The Stenham Helix fund aims to invest in similar types of macro managers but to assemble a portfolio where the liquidity provided by the underlying managers allows Stenham to offer monthly liquidity with 35 days’ notice. The fund will consist of a concentrated portfolio of around 15 managers with a target return of Libor +5% to 6% and low volatility. The minimum investment is $25,000 with no lock up period. The Stenham Helix fund has launched with $36m and is available in USD, GBP and EUR share classes.
Javier Uribarren, investment director at Stenham Advisors Plc says the firm launched the fund in response to both continued interest in global macro strategies and a continuing need for liquidity. “We have never gated or restricted redemptions from any of our funds because our fundamental philosophy is to ensure that there is a comfortable match between the liquidity terms offered to investors and those available from the underlying hedge funds that form the investment portfolio,” he says.

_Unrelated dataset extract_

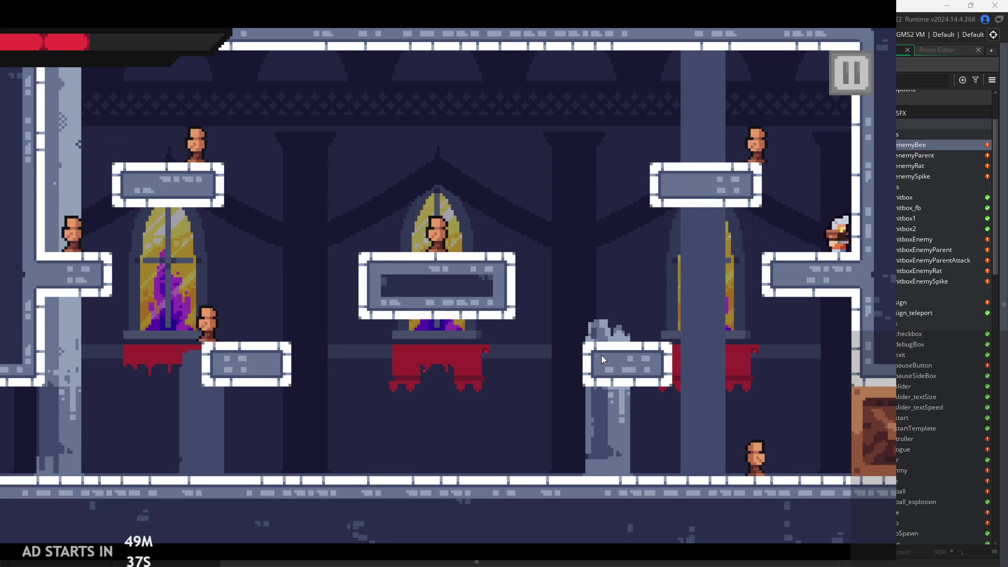
{"action": "key", "text": "Up"}
{"action": "key", "text": "Left"}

“In the latter half of 2011, countries in the eurozone came under growing pressure to show monetary and fiscal restraint, investable trends developed and the fundamental outlook became more accurately reflected in the pricing of financial assets. This environment is ideal for global macro strategies,” he adds.

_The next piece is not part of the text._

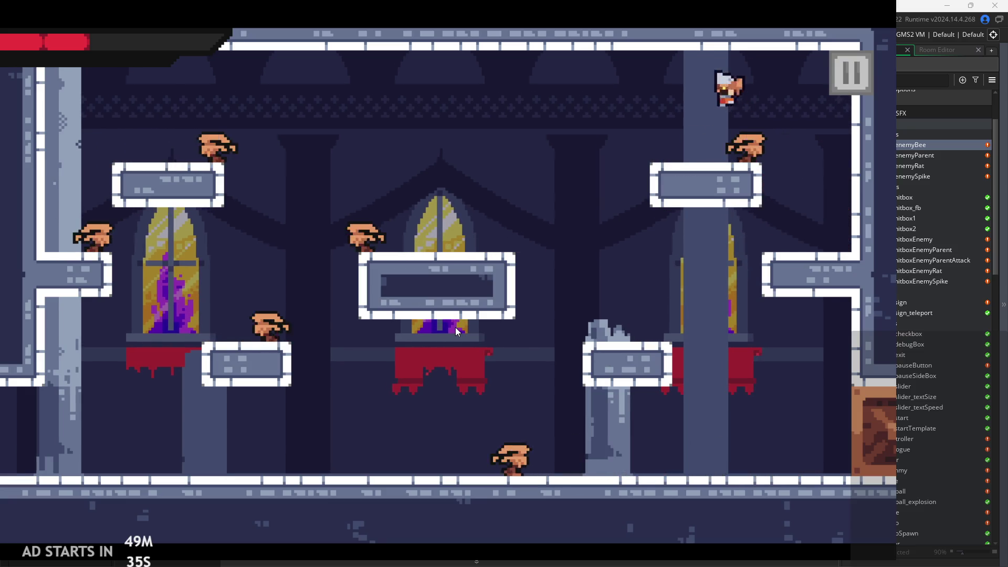
{"action": "key", "text": "x"}
{"action": "key", "text": "Up"}
{"action": "key", "text": "Right"}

Global macro funds have a certain characteristics that favour their adoption in a volatile market: the ability to access all markets and asset classes globally; highly liquid portfolios in which exposures can be quickly changed; risk management and superior trade construction to limit the downside when shorter term moves are not consistent with long-term views; and substantial organisations with outstanding talent pools and operational controls, suggests Uribarren.